IN MEMORIAM
Henning Mankell: True Detective
Lhendup G Bhutia
Lhendup G Bhutia
08 Oct, 2015
The Swedish writer Henning Mankell, who died recently from lung cancer at the age of 67, is an author of several plays and books, including some for children. But his most famed creation is the character of Kurt Wallander, a gloomy and melancholic detective in a series of mystery novels centred in Sweden. The character became a critical sensation and led to the sale of close to 40 million copies of his books in several languages.
In the books, Kurt Wallander is a forty-something, depressed and diabetic police inspector. He is self-destructive, pessimistic, divorced, and shares a complicated relationship with his father, who is suffering from dementia, and his grown-up daughter.
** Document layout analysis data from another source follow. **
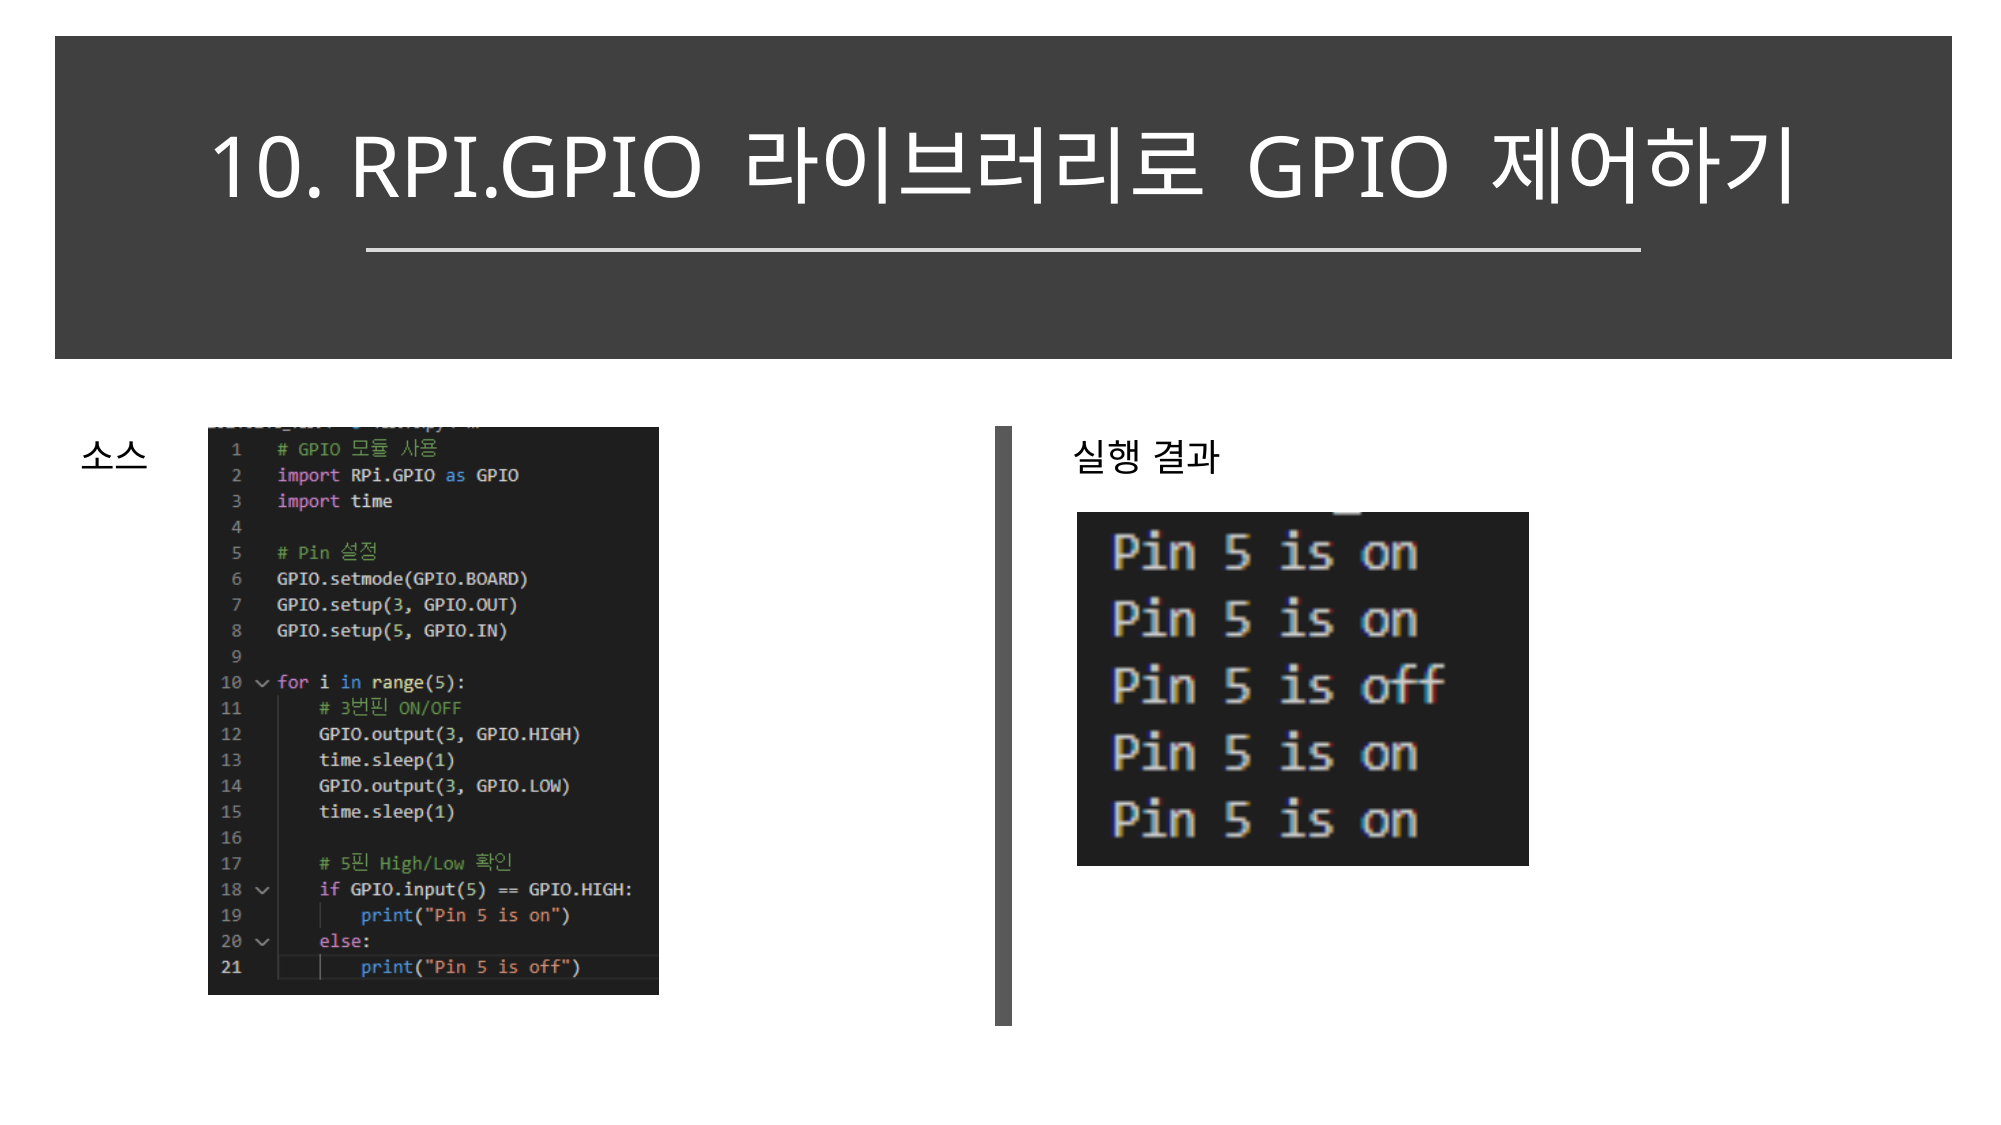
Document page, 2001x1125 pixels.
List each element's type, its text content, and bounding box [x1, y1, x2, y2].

text_box 10. RPI.GPIO 라이브러리로 GPIO 제어하기 [89, 71, 1917, 224]
text_box [64, 45, 1942, 350]
text_box 실행 결과 [1057, 426, 1508, 487]
text_box 소스 [65, 425, 515, 486]
picture [208, 427, 659, 995]
picture [1077, 512, 1529, 866]
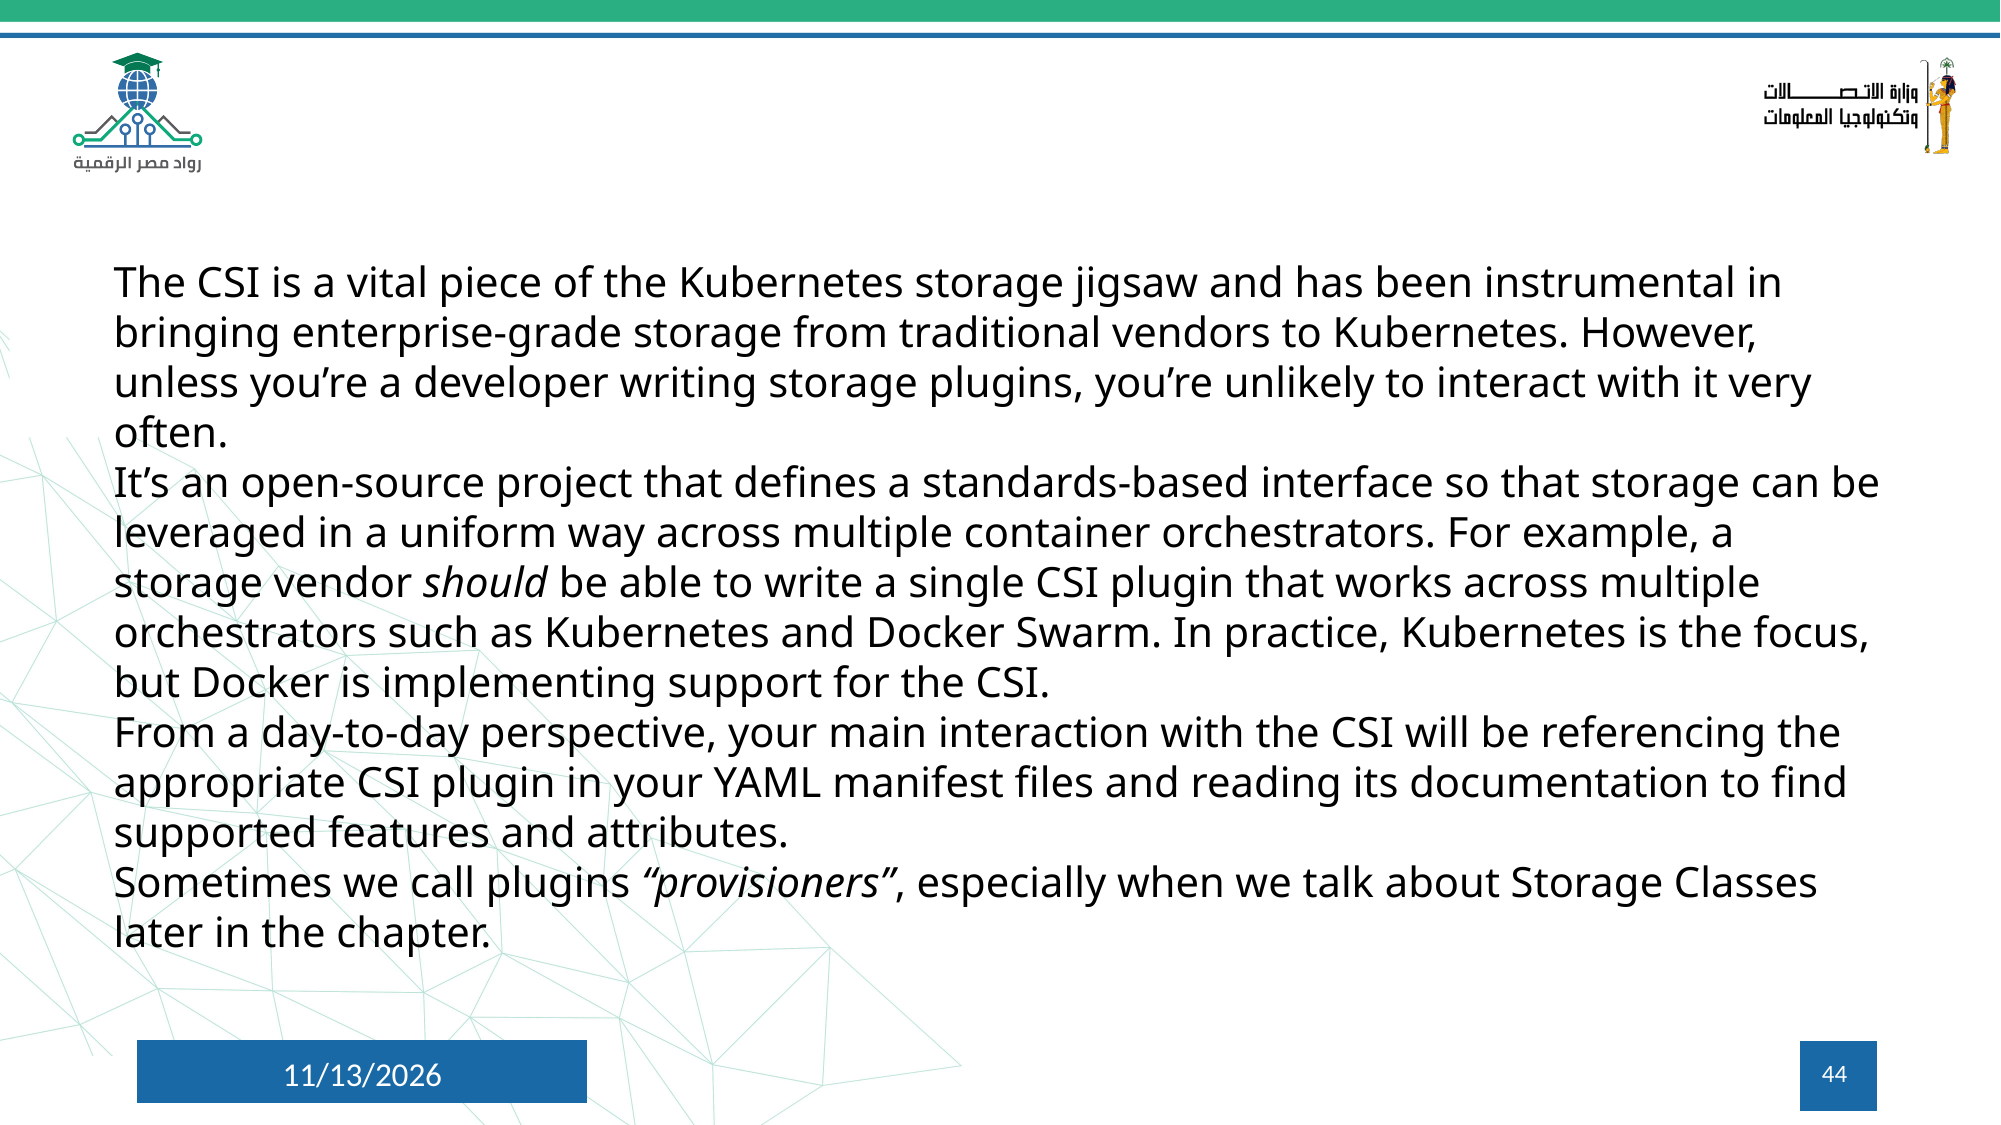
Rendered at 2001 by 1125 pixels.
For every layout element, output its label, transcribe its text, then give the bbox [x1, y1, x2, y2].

text_box The CSI is a vital piece of the Kubernetes storage jigsaw and has been instrumental in bringing enterprise-grade storage from traditional vendors to Kubernetes. However, unless you’re a developer writing storage plugins, you’re unlikely to interact with it very often. It’s an open-source project that defines a standards-based interface so that storage can be leveraged in a uniform way across multiple container orchestrators. For example, a storage vendor should be able to write a single CSI plugin that works across multiple orchestrators such as Kubernetes and Docker Swarm. In practice, Kubernetes is the focus, but Docker is implementing support for the CSI. From a day-to-day perspective, your main interaction with the CSI will be referencing the appropriate CSI plugin in your YAML manifest files and reading its documentation to find supported features and attributes. Sometimes we call plugins “provisioners”, especially when we talk about Storage Classes later in the chapter. [98, 248, 1902, 1014]
slide_number 44 [1412, 1042, 1863, 1103]
footer [636, 1042, 1338, 1103]
picture [0, 0, 2000, 1125]
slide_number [137, 1042, 588, 1103]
Through the novels featuring this character, starting from Faceless Killers, published in 1991, to the tenth and last, The Troubled Man in 2009, Mankell chronicled the changes taking place in Europe, tackling issues ranging from corruption and crime after the breakup of the Soviet Union to racism and the immigration policies of modern-day Europe. He once told The Guardian in an interview, while speaking about the influence of the British writer John le Carré on his work, “[Le Carré] investigates the contradictions inside man, between men, and between man and society; and I hope to do the same.”
The writer came up with the character of Wallander, it is said, after he returned to Sweden from Mozambique, where he spent several years, in the 1980s and began to witness the new mood of racism and xenophobia in his home country. He found the name of the character by running his finger through a telephone directory. In the same Guardian interview, he said, “I work in an old tradition that goes back to the ancient Greeks. You hold a mirror to crime to see what’s happening in society. I could never write a crime story just for the sake of it, because I always want to talk about certain things in society.”
With the publication of the Wallander novels, Mankell became a leading member of what came to be known as ‘Scandi Crime’. The character became so popular that it was adapted for television several times, both in Sweden and the UK. After his first few Wallander books came the other heavyweights of this genre, the fellow Swede Stieg Larsson with his Millennium novels, the ‘Norwegian queen of crime’ Karin Fossum, and so on.
Born in Stockholm in 1948, Mankell was raised by his father in a flat above a courtroom in Sweden’s Härjedalen province. His father worked as a judge. His mother had left the family when Mankell was around one. He saw her next about 14 years later. By the age of 16, Henning had left school and enrolled himself in Sweden’s merchant navy. After his spell at sea, Mankell began living in Paris as an 18-year-old for a couple of years, before returning home where he worked as a stagehand and later as a playwright.
Apart from the Wallander novels, he wrote several other books and plays. Some of them include a trilogy about an African girl, Sofia, who loses her legs when she steps on a landmine. He was also a keen political activist. An outspoken member of the Swedish left, he was a vociferous critic of Israel and its policies vis-a-vis Palestine. In 2010, he was aboard the Gaza-bound aid ship that was attempting to break the Israeli embargo of the Gaza strip. He was arrested and subsequently deported by Israeli forces.
Early last year, he was diagnosed with cancer. And as he has through much of his writing life, converting what he experienced and observed into books, he began to chronicle the treatment and its effect on him in a series of newspaper columns.